Танюша целый день думала о том, что ей нужно как-то преодолеть эту страшную черту. Да и чем она страшна? Ничем. Просто зажмуриться, и всё. Так надо. Так делают все. Потом будет хорошо. Почему она такая дура?..

Для голодного и усталого Владика Таня торопливо пожарила целую сковородку картошки с солёными грибами из материнских заготовок. Печка шаяла во всю мощь, чтобы Владик отогрелся. На первом этаже было тепло, а в мансарде – жарко. «Значит, проще будет раздеться догола», – подумала Таня.

– Ты подожди здесь, – виноватым шёпотом попросила она. – Мне надо… ну… настроиться… Я тебя позову.
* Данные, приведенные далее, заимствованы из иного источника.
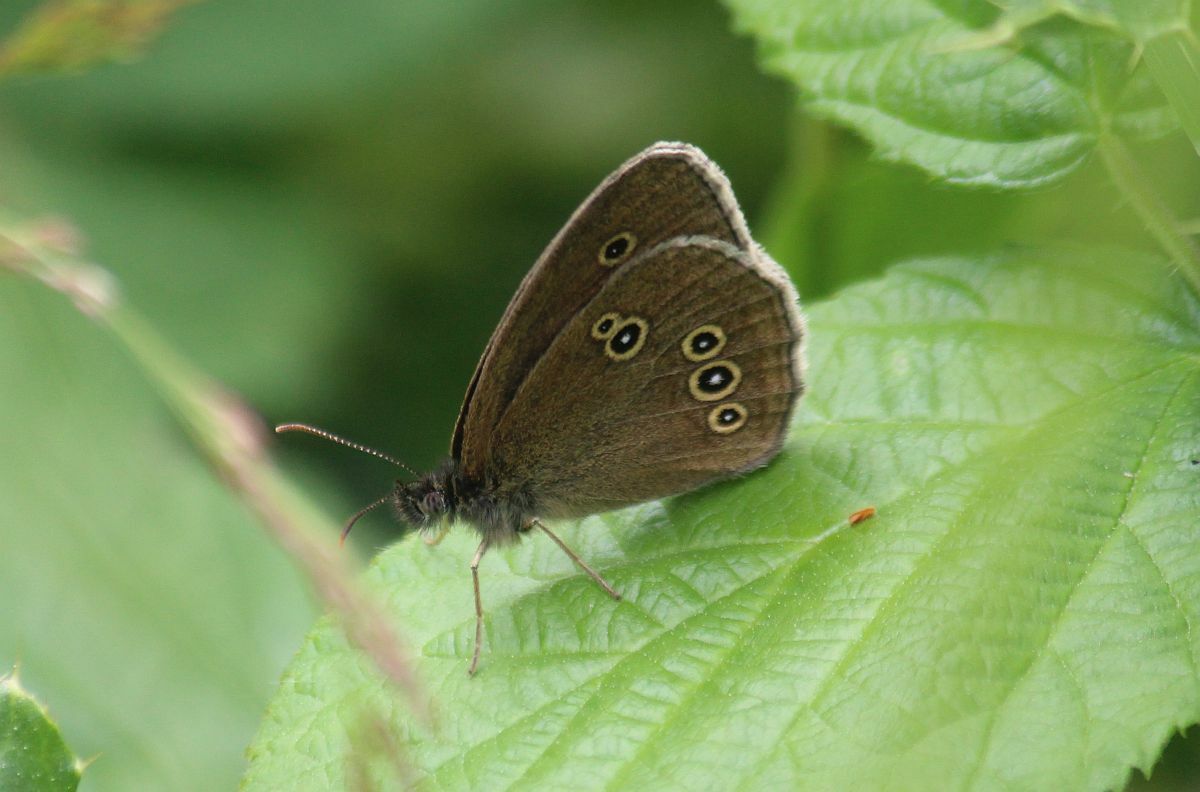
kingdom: Animalia
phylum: Arthropoda
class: Insecta
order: Lepidoptera
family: Nymphalidae
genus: Aphantopus
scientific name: Aphantopus hyperantus
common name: Ringlet
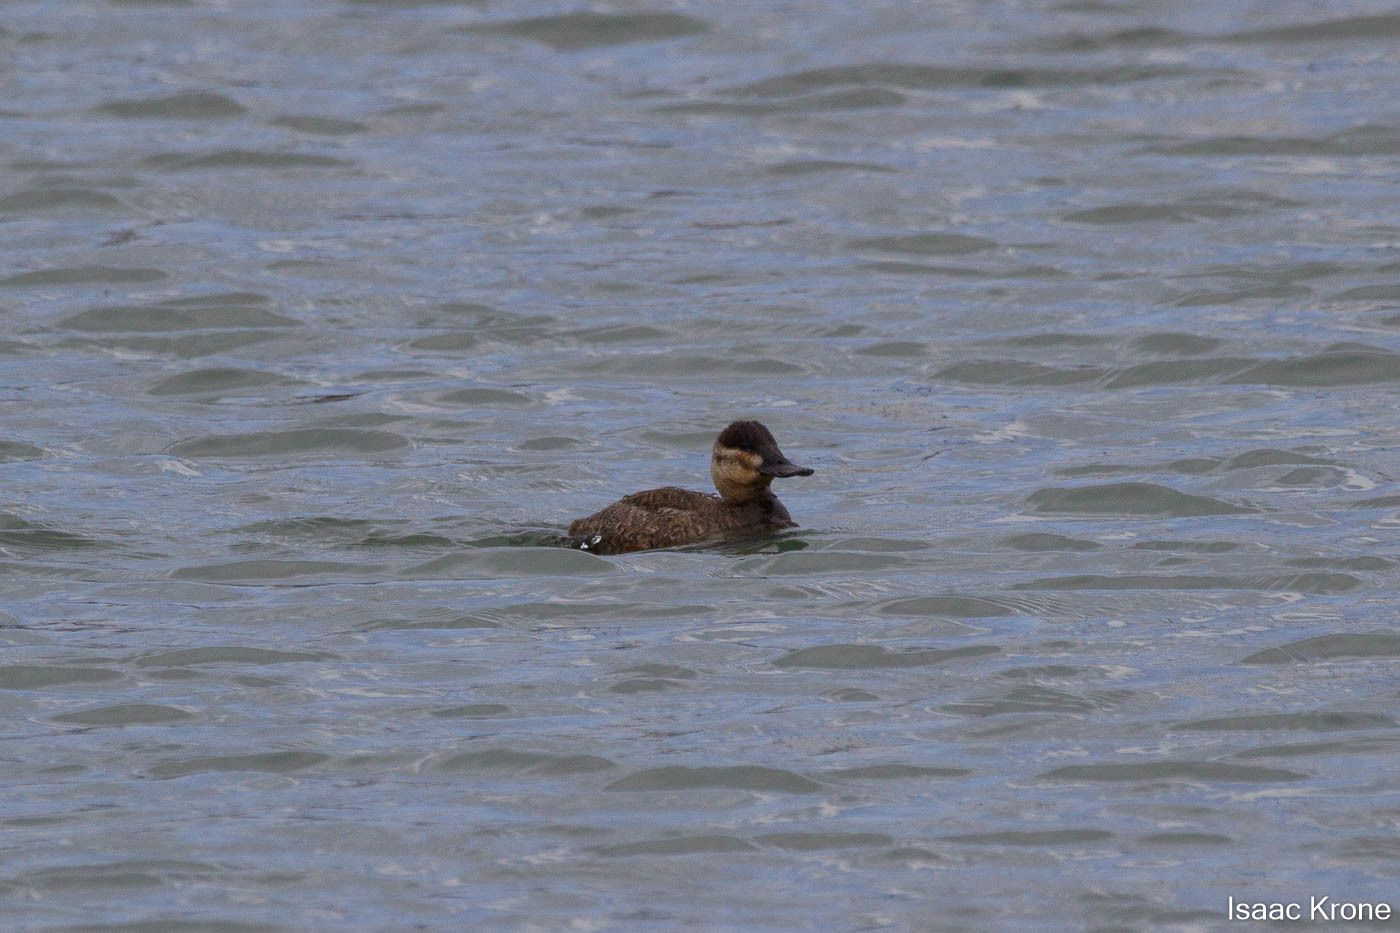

Она оставила Владика внизу и поднялась в мансарду, села на топчан, бельё на котором всегда пахло кислым хлебом. Сквозь проём люка в полу красный печной свет озарял потолочные балки. В железной печной трубе, обмотанной асбестовой тканью, пощёлкивало. Синее ледяное окно казалось полыньёй; луна свешивалась, как петля. Таня разделась до майки и трусов.

– Владик, – позвала она. – Иди.

Владик не шёл.

– Ну, Вла-адик… – умоляюще повторила Танюша.

А Владик заснул на тахте, завалившись в угол. Недосып, похмелье, марафон и плотный ужин срубили его. Танюша постояла над ним, переступая босыми ногами по холодному полу, и вернулась наверх. Она по-турецки уселась на топчан, закуталась в одеяло, а потом угрелась и тоже заснула.

Печка догорела. На шиферной крыше вокруг трубы протаяло тёмное пятно. Транзитные поезда как стрелы неслись строго по прямой линии через снежную равнину мимо маленькой дачной деревни Ненастье. В алмазных и морозных небесных водах, веерами распустив хвосты и плавники, грозно и величественно, словно сквозь какие-то стеклянные сферы, плыли огромные и прозрачные неевклидовы рыбы с яркими лунными глазами.

* * *

Первым собственным транспортом «Коминтерна» был толстощёкий автобус «КАвЗ», изношенный прежними хозяевами на колхозных просёлках. Парни прозвали его «трахомой». Сейчас «трахома» почти упёрлась помятым бампером в ржавые ворота кооператива «Деревня Ненастье». Андрюха Воронцов, водитель, требовательно посигналил, и вскоре дачный сторож с опаской выглянул из калитки. Серёга открыл дверь автобуса.

– Узнал Куделина? – спросил он сторожа и указал на борт «трахомы»: Яр-Саныч сидел в салоне автобуса у окошка. – Кто-то в его доме есть?

– Дак дочь его, – ответил сторож. – Татьяна. Я ключ дал. Здоров, Саныч.

Куделин за стеклом молча качнул головой.

– Открывай нам ворота, – приказал Серёга сторожу, убрался в салон и захлопнул дверь. – Она здесь, Саныч. Считай, всё обошлось.

«Трахома», подвывая, покатилась по узкой улице дачного кооператива, с обеих сторон огороженной чем попало – реденьким штакетником, сетками, плотными дощатыми заборами или просто вкопанными автопокрышками.

– Вон мой дом, зелёный, – с места глухо пояснил Воронцову Яр-Саныч.

Воронцов тормознул возле двухэтажного дома, обитого тёсом и некогда покрашенного, а теперь облезлого. На перилах крыльца висел половичок.

– Я один схожу, – сказал Яр-Санычу Серёга.

Вдруг девчонка с каким-нибудь мужиком? У Куделина будет истерика. Впрочем, девчонка и сама может закатить истерику, не желая возвращаться к отцу, от которого сбежала. В любом случае без папаши будет проще.

Серёга щурился от яркого и свежего мартовского солнца. Истоптанная тропинка по-морковному хрустела под ногами. Сугробы уплотнились, осели, плавно изогнулись, как диваны; их выпуклости сверкали зернисто и янтарно. Зима будто бы сняла шапку, опустила воротник и расстегнулась: оголились хребты крыш, перекладины телеграфных столбов, макушки дачных яблонь. С неба пригревало, а в синей тени домика оказалось неожиданно студёно.